Часть вторая. Свидетельство Густава Аниаса Хорна (Книга первая)
Шрифт:
— В следующем году, после окончания весенних работ, я поеду в Берген и поступлю в обучение к столяру, — сказал он наконец.
Я почувствовал безудержную потребность выплакаться. Рагнваля я бы предпочел избавить от этого зрелища. Но и отсылать его одного в Ванген мне не хотелось. Отговорившись тем, что должен справить нужду, я вскарабкался по откосу, спрятался за большим камнем и уже собрался дать волю слезам. Но внезапно желание плакать исчезло… На обратном пути мы не проронили ни слова.
— — — — — — — — — — — — — — — — — —
Как бы случайно я заглянул на хутор Сверре Олла. Меня допустили в горницу. Хозяйка была занята: готовила на плите еду. Ее семилетний сын, стоя на стуле, пачкал грязными руками оконное стекло. Юнатан, опустив голову, сидел, одетый, рядом со своей кроватью в плетеном из лыка кресле. Кровать была застелена очень чистым белым бельем. Это казалось удивительным — посреди царящей здесь грязи… Олл вслед за мной протиснулся через дверной проем.
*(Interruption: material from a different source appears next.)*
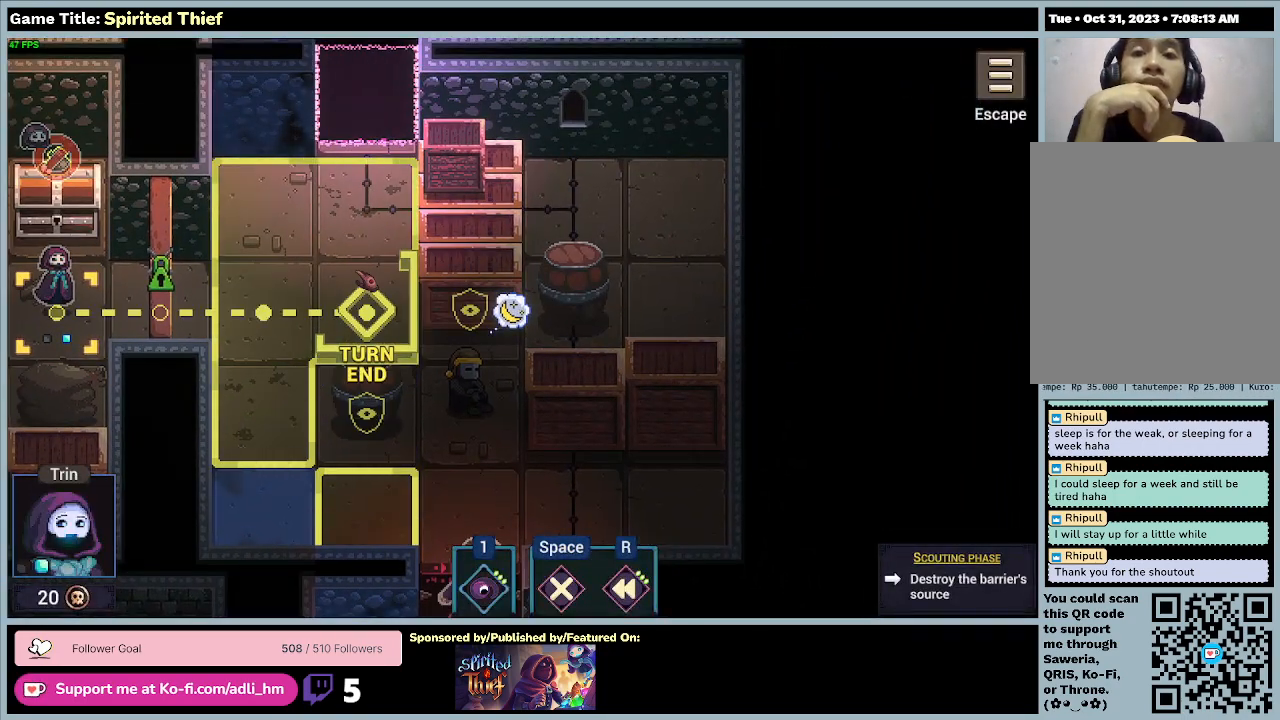
{"keys": [], "mouse": [], "events": []}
Я попытался перехватить взгляд Юнатана, повторил свое приветствие и протянул ему руку. Он не шелохнулся. Он, похоже, даже дышал неохотно. Я не смог подавить отвращение к нему и очень расстроился, потому что настоящего сочувствия во мне не было. Я чувствовал, что неопределенная задача, ради которой я пришел сюда, сама собой отпала. Однако отвергнуть человека, отказаться от него только потому, что он не создан так, чтобы его хотелось любить, — унизительно! Если чувственное восприятие закрывается, делается непродуктивным, тогда умирает даже любовь к ближнему… Я попытался осмыслить свои чувства и поймал себя на ужасной черствости. Некое мужское существо, наделенное большой силой, из-за врожденной предрасположенности к женственности как бы утратило свою идентичность… (Как же Рагнвалю не презирать его, если сам Рагнваль хочет стать всего лишь столяром, а этот честолюбец возомнил, что выучится на инженера?) Вовсе не сумасшедший сидел передо мной; а человек в здравом уме, но сломленный. Никакой не больной, а нелюбимый, всеми покинутый. Высокого роста, костистый, с могучим прохладным лбом, только согбенный виной своего одиночества: таким я его увидел. Заколдованный и ожесточившийся против всего человеческого из-за дурманящего зова собственного нутра… Непостижимая раздвоенность его характера казалась мне несовместимой с каким бы то ни было планом души — отталкивающей настолько, что я вообще не распознавал в сидящем передо мной ни человека, ни животное.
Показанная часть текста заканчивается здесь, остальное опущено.